There are a number of benefits that come with investing in a permanent life insurance policy. The first benefit, and most important, is the permanent death benefit.
While all life insurance policies have a death benefit, permanent life insurance guarantees a payout for your loved ones after you pass away. Unlike a term life insurance policy, you won’t need to worry about paying premiums for years only for your policy to expire worthless because you’ve outlived it.
A permanent life insurance policy also becomes a savings item, which you can rely on in the event that you need a quick loan. When you make a payment on a permanent life insurance policy, a portion of your premium is funneled into a component of the policy called your cash value.
If you don’t touch tap into the cash value, the policy’s value will continue to grow and compound over time. You may be able to withdraw from your cash value component under certain circumstances, and you can also take a loan against the value of your policy.
Another advantage of the cash value is that it is tax-deferred. This means that as long as the policy stays active, the insured does not need to pay any taxes on the earnings, allowing it to grow and compound faster.
Later in life, when you’re not working a job and bringing home regular income, you may take money from your policy at a lower tax percentage than you would have if you deducted it while you were working. In addition, as long as the amount taken out does not exceed the sum of the premiums paid, money can be taken out without being taxed.
Who Needs Permanent Life Insurance?
If you’re looking for financial security for your loved ones in the case of your death, a life insurance policy is a good idea. There are certain circumstances where a term life insurance policy may be a better choice than a permanent policy. Term life insurance policies are more common than permanent life insurance policies because they are significantly more affordable. However, there are some benefits that are only found on permanent policies.
A permanent life insurance policy can be advantageous if you want to guarantee that your beneficiaries receive your death benefit. A permanent life insurance policy can also be a good choice for anyone that would prefer to get some money back from their life insurance. Unlike a permanent life insurance policy, term policies do not accumulate a cash value. If you think that you’ll need to take a loan against your balance, be sure to consider a permanent policy.
If you’re young and healthy, permanent life insurance may not be needed at this point in your life. Permanent life insurance is typically more expensive and more complex than term life policies, so if you can’t keep up with the premium payments of a permanent policy, then it isn’t the right option for you.
If you’re thinking much more long term, a permanent life insurance policy could be a good option for you. You may be a parent and would like to put money away securely for your children, or you may need to provide some financial security for your spouse because you know your death would be a major hardship on them.
Protect Your Family with Life Insurance
If you’re considering investing in a life insurance policy, it’s a good idea to begin comparing policy options as soon as possible. Life insurance policies tend to be more affordable when you’re younger — and you might be surprised at just how low your premiums might be when you apply early enough.

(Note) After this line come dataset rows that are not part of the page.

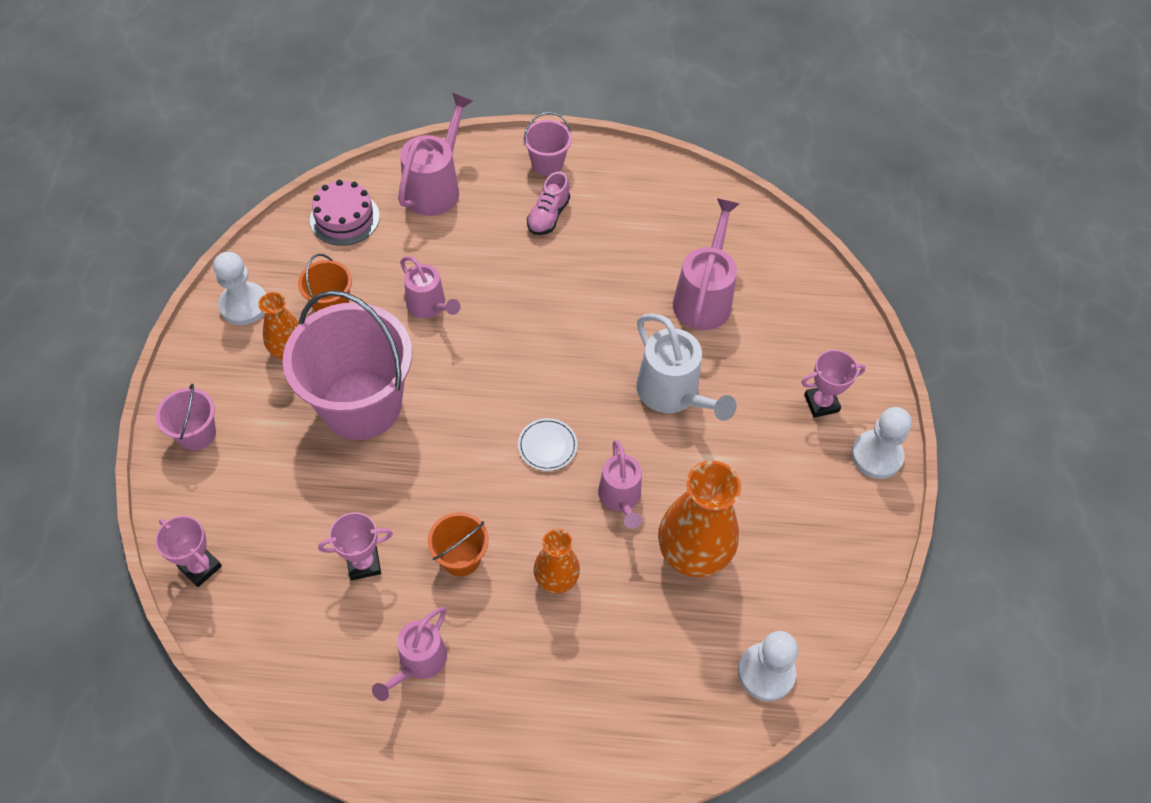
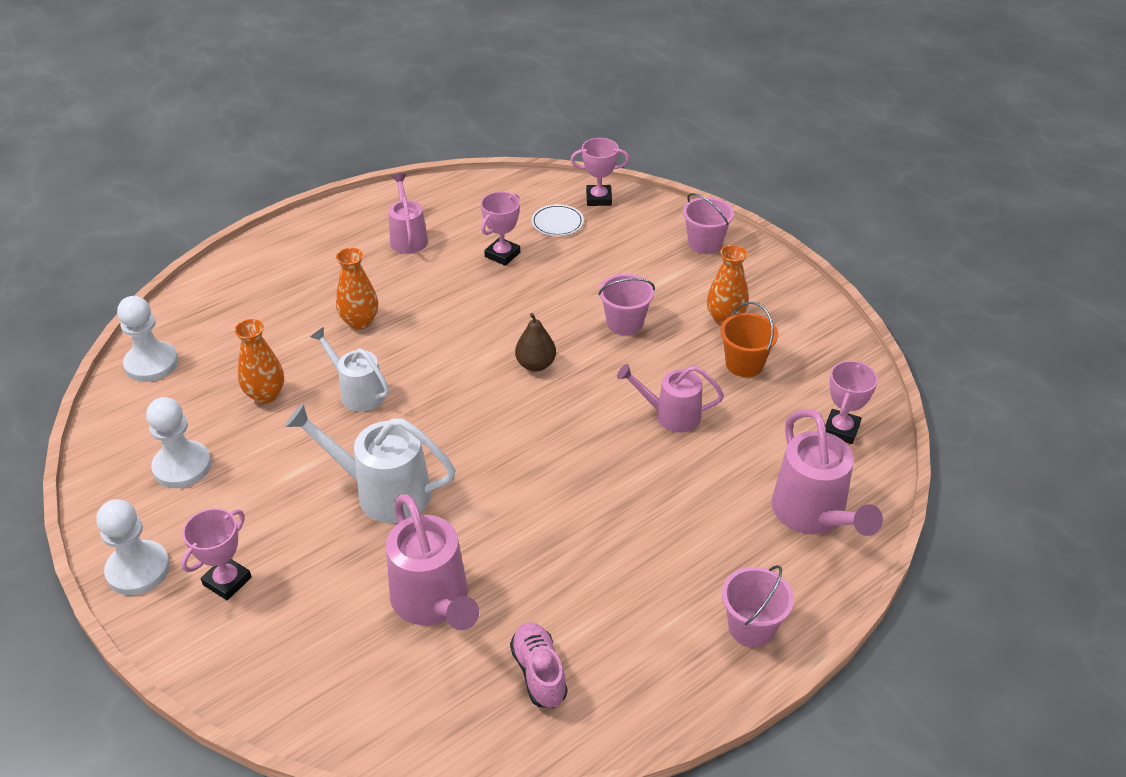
camera: 140 degrees right, 15 degrees down
white pawn [213,252,266,325] -> white pawn moved to [146,397,211,488]
pink bucket [283,290,412,440] -> pink bucket [598,274,655,335], size x0.46
pink cake [310,180,380,246] -> pink trophy [825,361,878,444]
orange bucket [428,512,489,576] -> none
white plate [518,418,577,471] -> white plate moved to [531,204,584,236]
pink shoe [527,172,570,235] -> pink shoe moved to [510,622,567,708]
pink watering can [598,440,642,529] -> white watering can [310,327,389,412]
orange vase [658,461,741,578] -> orange vase [234,319,284,404], size x0.58
none -> brown pear [515,313,556,371]

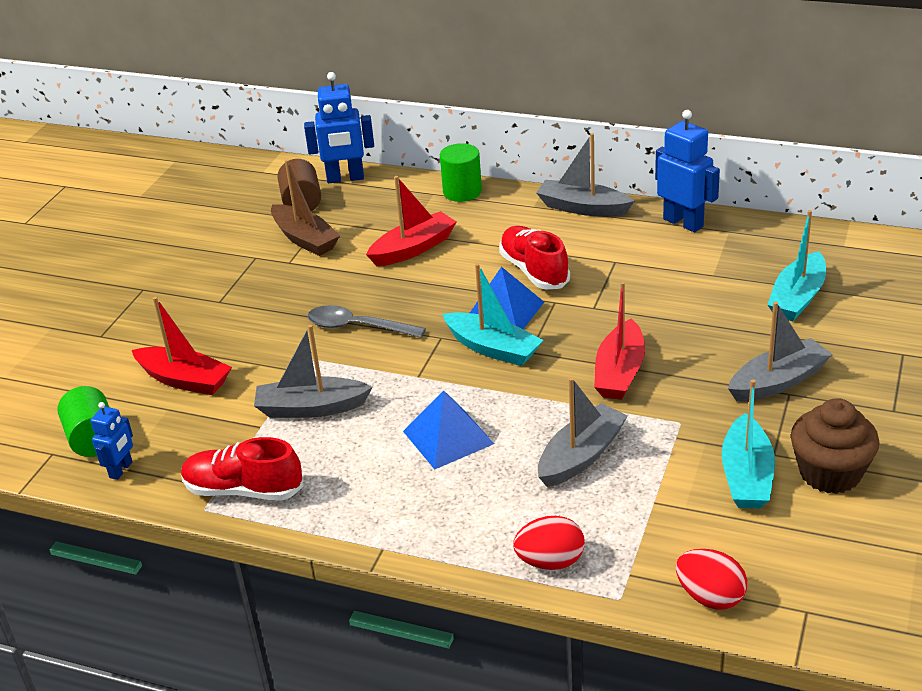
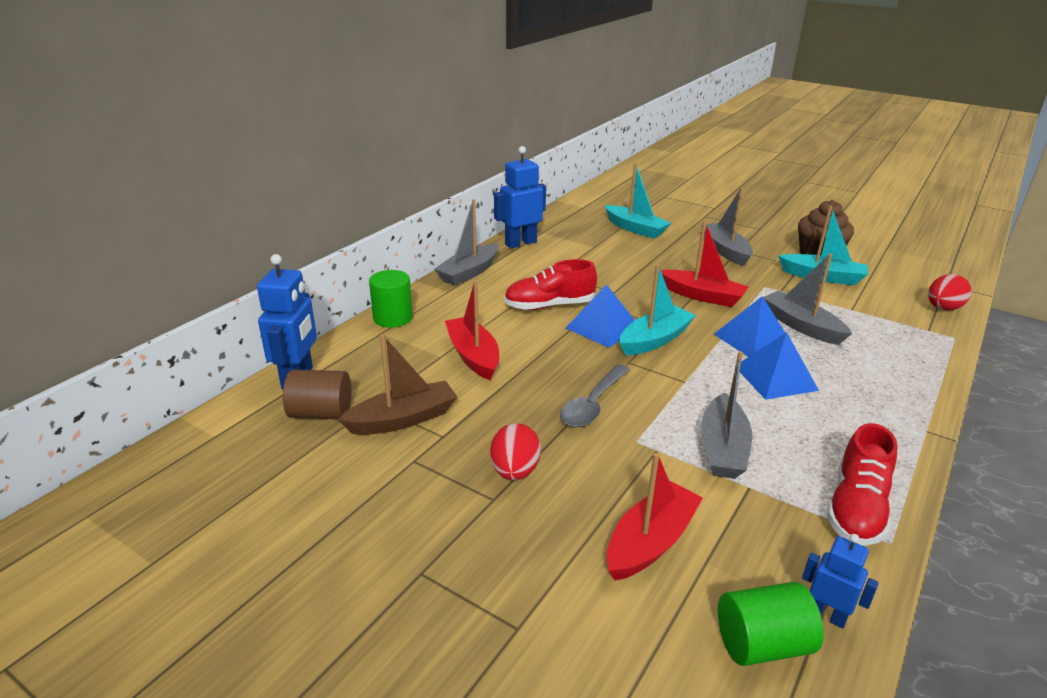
camera: 80 degrees left, 5 degrees down
red egg [513,516,585,570] -> red egg moved to [490,423,541,480]
none -> blue pyramid [714,296,785,357]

Be sure to get a quote from a few competing life insurance providers to know that you’re getting the best price on your protection as possible.
Frequently Asked Questions
What is better term or permanent life insurance?
The type of life insurance that is better for you is highly dependent on you and your life. While term insurance may be the cheaper option, it does not last as long as a permanent policy and it does not accumulate a cash value. Determining which is better depends on what you can handle financially and what you would like to get out of your life insurance policy.
Can you cash out a permanent life insurance policy?
Yes. You can cash out a permanent life insurance policy. To do this you can either borrow against your cash value, withdraw the cash in regular payments or in a lump sum or you can surrender your policy entirely.